A few minutes later another woman appeared. “We can speak English,” she said. “Your husband is going home to the dog.”

“Will he be able to bring some books for me.”

“He can visit you. I can give him a message.”

“Tell him I love him and can he bring the five books on the nightstand.”

Pages 253-301
I was taken to my room, a private room larger than some hotel rooms. A woman appeared with bullion, toast and cheese. I had not eaten for 32 hours.

The next day, my birthday, a new doctor appeared. She had long kinky-curly hair and spoke French with a Spanish accent. When I asked her to speak more slowly, she did, but lowered herself closer to me.
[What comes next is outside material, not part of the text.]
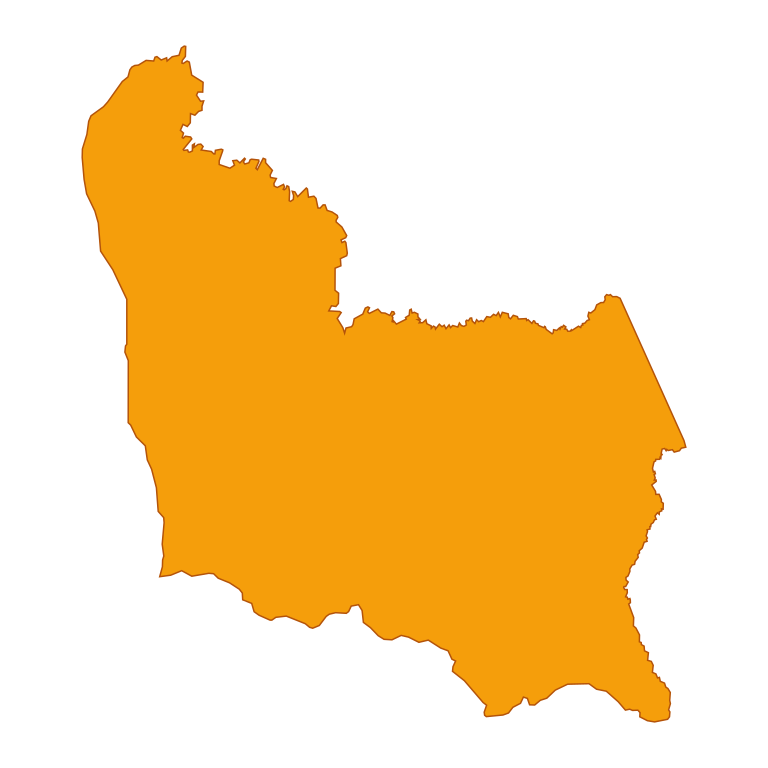 the district of Memot, Kâmpóng Cham, Cambodia
{"feature_id": "14789045B36806562781005", "entity_name": "Memot", "entity_type": "district", "adm_level": 2, "iso_a3": "KHM", "parent_name": "Cambodia", "parent_adm1": "Kâmpóng Cham", "projection": "natural_earth1", "projection_center": [106.235, 11.913], "detail": "fine", "context": "isolated", "style": "filled", "palette": "amber", "viewbox_px": 768, "rotation_deg": 0, "n_neighbors": 0, "source": "geoboundaries", "source_scale": "gbopen_adm2", "svg_char_len": 6093}
<svg xmlns="http://www.w3.org/2000/svg" viewBox="0 0 768 768"><path d="M153.7,61.0L146.1,60.4L138.4,65.1L134.7,65.5L131.8,67.1L129.9,69.8L128.0,76.9L122.3,81.5L107.7,102.0L103.4,106.8L91.0,115.8L88.7,121.3L86.9,134.4L82.4,149.0L82.2,157.5L84.1,179.4L86.6,193.8L94.9,211.1L98.3,223.0L100.6,251.1L112.8,269.7L126.8,299.3L126.8,344.2L125.5,346.0L124.9,352.1L128.3,360.6L128.2,422.7L130.7,425.1L136.4,437.0L145.3,445.8L147.3,459.9L151.6,469.2L156.4,487.7L158.2,511.4L163.7,517.6L164.1,522.7L162.2,544.2L163.8,556.0L162.6,560.0L162.4,566.8L159.7,576.7L170.7,575.2L181.7,570.7L191.8,576.2L208.8,573.3L213.6,573.7L218.2,578.2L229.5,582.8L239.3,589.2L242.3,593.0L242.7,599.8L251.7,603.4L254.1,611.7L259.0,615.2L270.0,620.1L271.9,620.1L275.9,617.3L286.3,616.1L305.3,623.7L309.6,627.3L312.7,628.2L319.3,625.5L326.2,616.4L329.3,614.2L335.6,612.7L346.3,613.3L348.6,611.6L351.2,606.1L358.5,604.7L362.1,610.5L363.4,622.4L370.4,627.6L378.2,635.7L384.0,639.3L392.0,639.8L401.2,635.4L408.5,637.1L418.9,642.3L428.3,640.1L440.8,648.1L448.1,650.8L451.9,659.2L455.6,661.0L453.0,666.7L452.5,671.3L464.4,680.7L483.1,702.5L486.6,705.2L484.2,712.2L484.6,715.2L486.3,716.6L503.0,715.0L508.5,713.0L512.9,707.3L520.5,703.3L523.4,697.1L527.4,698.4L529.6,704.8L534.7,705.0L540.3,700.3L546.8,698.2L555.3,690.1L567.6,684.2L589.0,683.7L596.5,689.2L606.3,691.2L618.2,701.7L625.4,710.1L629.7,709.2L632.5,710.4L637.9,710.2L640.0,712.6L639.8,716.8L647.4,720.7L654.6,721.9L667.6,719.3L669.5,716.8L669.9,711.9L668.6,709.9L670.4,703.6L669.7,700.4L670.3,692.5L667.9,688.5L665.8,687.1L664.5,683.1L660.3,681.3L659.4,677.4L657.5,677.9L655.9,673.9L652.4,672.4L653.2,665.3L651.3,661.4L647.6,660.3L648.4,652.7L644.5,650.8L644.1,646.1L641.4,644.6L641.2,642.5L639.4,641.8L639.5,634.9L635.9,628.0L633.4,625.9L633.7,617.6L628.7,604.0L630.4,602.7L630.3,599.9L629.9,598.5L627.9,599.2L627.3,597.2L625.6,596.8L627.3,592.8L627.2,589.6L624.7,589.5L623.7,587.6L623.9,586.6L625.7,586.5L628.2,582.0L626.1,580.1L625.9,577.4L628.0,576.0L629.9,571.4L629.8,568.9L632.1,565.1L634.6,564.3L635.1,561.3L638.2,557.4L637.7,554.6L639.5,552.9L639.2,550.8L642.2,548.1L644.2,542.2L647.1,541.3L646.5,539.4L647.4,538.0L646.1,535.9L647.5,531.6L647.1,529.8L650.0,529.0L649.8,526.6L650.7,526.6L651.0,524.2L653.3,522.5L654.5,519.8L656.3,519.3L655.0,516.0L657.4,512.8L659.2,514.3L659.3,511.9L661.8,510.8L661.5,508.9L663.1,509.2L663.3,503.3L661.3,501.8L661.4,499.5L659.1,494.3L655.8,494.4L655.5,491.3L651.7,485.0L656.2,481.4L656.1,480.0L654.3,480.1L655.2,477.9L654.1,474.4L655.4,473.8L654.7,471.4L653.4,472.0L652.5,468.3L654.0,461.9L655.6,460.9L655.7,459.4L659.6,459.3L660.1,457.4L660.8,458.2L661.2,454.3L662.5,455.1L661.2,453.3L662.1,449.1L664.7,448.5L666.1,450.7L666.8,449.4L668.1,450.5L672.4,449.7L674.2,452.1L679.5,450.7L681.3,448.2L685.8,447.2L684.0,440.6L620.1,298.3L616.7,296.6L612.6,296.7L610.4,294.6L609.0,295.3L606.6,294.6L604.8,296.8L605.2,299.7L603.6,302.5L600.8,302.6L596.7,304.9L594.9,309.7L590.8,313.0L588.8,312.3L587.9,316.1L589.4,319.7L587.1,320.5L584.8,323.2L582.5,323.6L582.8,325.0L581.4,325.3L580.7,327.5L578.5,326.2L571.7,330.6L571.3,329.8L570.2,331.2L567.8,331.2L566.7,329.2L564.6,329.0L565.9,326.9L563.6,325.3L562.3,327.2L561.2,326.6L560.0,329.1L559.4,327.9L556.8,330.4L553.6,329.7L553.2,332.8L552.1,333.8L546.2,329.4L545.3,326.8L544.6,326.4L544.0,327.7L538.5,325.4L537.9,323.8L535.5,323.3L534.6,321.1L533.5,320.8L531.9,323.4L528.1,319.7L526.7,320.5L526.2,318.6L518.3,319.0L517.4,316.6L513.3,315.3L510.5,318.8L508.8,317.5L508.2,313.8L502.3,312.3L500.3,316.9L498.4,312.4L496.2,315.6L493.6,314.3L490.4,317.3L486.8,316.6L483.4,321.6L481.3,320.5L478.7,321.7L476.6,319.7L474.9,323.5L472.3,321.1L471.6,318.0L470.2,318.1L468.5,320.7L466.6,320.2L465.8,321.2L466.3,325.0L464.0,326.4L461.4,325.6L459.4,323.0L457.8,327.0L452.7,325.5L450.5,327.6L449.1,324.9L446.0,328.7L444.2,325.2L442.0,326.7L439.3,324.2L435.5,329.1L435.0,326.9L433.4,326.1L431.3,328.4L431.2,325.9L426.8,323.7L425.9,319.8L422.6,322.7L419.2,322.8L420.3,321.1L417.6,319.6L420.1,319.3L417.9,316.8L417.9,314.0L414.4,312.3L412.1,313.0L411.2,309.2L409.7,310.0L409.2,315.2L405.5,317.5L406.3,319.1L396.4,324.1L393.4,320.6L393.3,321.9L392.1,321.6L392.9,317.6L391.9,316.0L394.6,313.8L393.7,311.8L391.9,311.6L389.8,315.4L385.1,313.1L381.3,312.8L377.9,309.1L369.3,313.4L367.6,311.8L369.5,307.8L367.9,306.9L365.3,308.1L362.8,314.1L354.2,318.8L353.0,324.6L351.6,326.7L346.0,328.0L344.6,333.2L342.8,327.6L337.2,318.5L341.2,312.6L339.7,311.5L328.8,310.9L331.5,305.8L335.9,306.5L338.4,303.5L338.6,293.2L335.0,290.3L335.1,268.2L340.9,265.8L340.4,258.6L346.7,255.7L347.3,253.2L345.9,242.6L344.8,241.2L342.0,242.6L341.0,239.9L345.7,237.7L346.7,235.6L341.9,227.0L336.2,222.0L336.1,220.3L337.8,217.4L337.3,215.5L332.1,212.0L327.1,210.4L325.1,204.9L323.1,204.9L320.1,208.1L318.0,208.0L316.0,198.4L313.9,196.2L308.5,197.2L307.4,189.0L306.3,188.0L297.7,196.6L294.9,191.9L292.3,191.3L293.6,195.6L293.3,199.5L290.5,201.4L289.2,200.7L289.6,191.7L288.7,186.6L287.0,185.8L285.9,188.6L284.1,189.8L283.2,189.3L284.5,186.8L283.5,184.4L277.2,187.5L274.2,186.0L273.9,183.5L276.4,178.5L270.6,177.5L270.1,175.1L272.4,170.4L265.6,162.7L265.6,159.3L264.4,158.8L263.2,158.3L257.3,169.7L255.9,168.3L258.9,161.5L258.7,160.0L251.6,159.2L250.2,159.7L248.9,162.8L244.8,164.0L243.4,162.0L245.3,159.0L244.5,158.2L239.9,162.9L236.8,160.2L232.8,160.7L234.5,165.2L229.9,168.2L219.2,164.5L219.2,160.8L222.7,150.8L222.8,149.8L221.3,149.2L215.4,150.3L214.9,153.9L213.8,153.9L211.3,151.5L201.2,150.0L203.1,146.5L200.8,144.1L198.1,144.4L193.8,147.5L194.4,143.8L192.4,145.1L192.4,150.9L189.7,152.2L188.4,152.0L187.6,149.9L183.9,150.4L183.2,149.5L191.8,138.9L190.6,137.0L185.3,136.2L183.3,138.2L182.2,137.6L183.5,133.1L180.4,130.3L183.0,124.4L187.3,126.5L190.3,122.8L190.5,113.6L194.9,115.2L198.6,111.4L202.0,110.3L202.0,106.2L203.7,100.9L200.5,101.2L196.5,95.1L198.0,92.0L202.7,92.1L203.1,82.3L191.7,75.1L189.3,62.1L187.1,61.0L183.2,63.5L181.9,63.0L182.3,60.4L185.4,56.4L185.7,46.4L184.2,46.1L181.3,48.1L179.0,55.3L172.2,56.7L167.1,61.0L166.6,57.8L161.2,60.0L156.9,56.6L155.0,57.2L153.7,61.0Z" fill="#f59e0b" stroke="#b45309" stroke-width="1.5"/></svg>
Fast French through masks with or without an accent can be difficult.

The next day
She explained they wanted to do a colonoscopy – no surprise.

After she left, the door opened.

My husband walked in. A beautiful sight even without the books he carried.

That evening a nurse came in to wash out my colon with a giant sack of what looked like Monsieur Propre (Mr. Clean in France).

My birthday
The colonoscopy lasted five minutes. “Votre colon est malade.” But he also said, “pas de cancer.”

My husband arrived with flowers and a special birthday cake from our favorite local baker and artist in frosting and a special 3D card from one of my friends.
All in all it was a satisfying birthday: no cancer, a comfortable hospital room, an incredible cake and incredible husband. However, next year I would prefer only the cake and husband.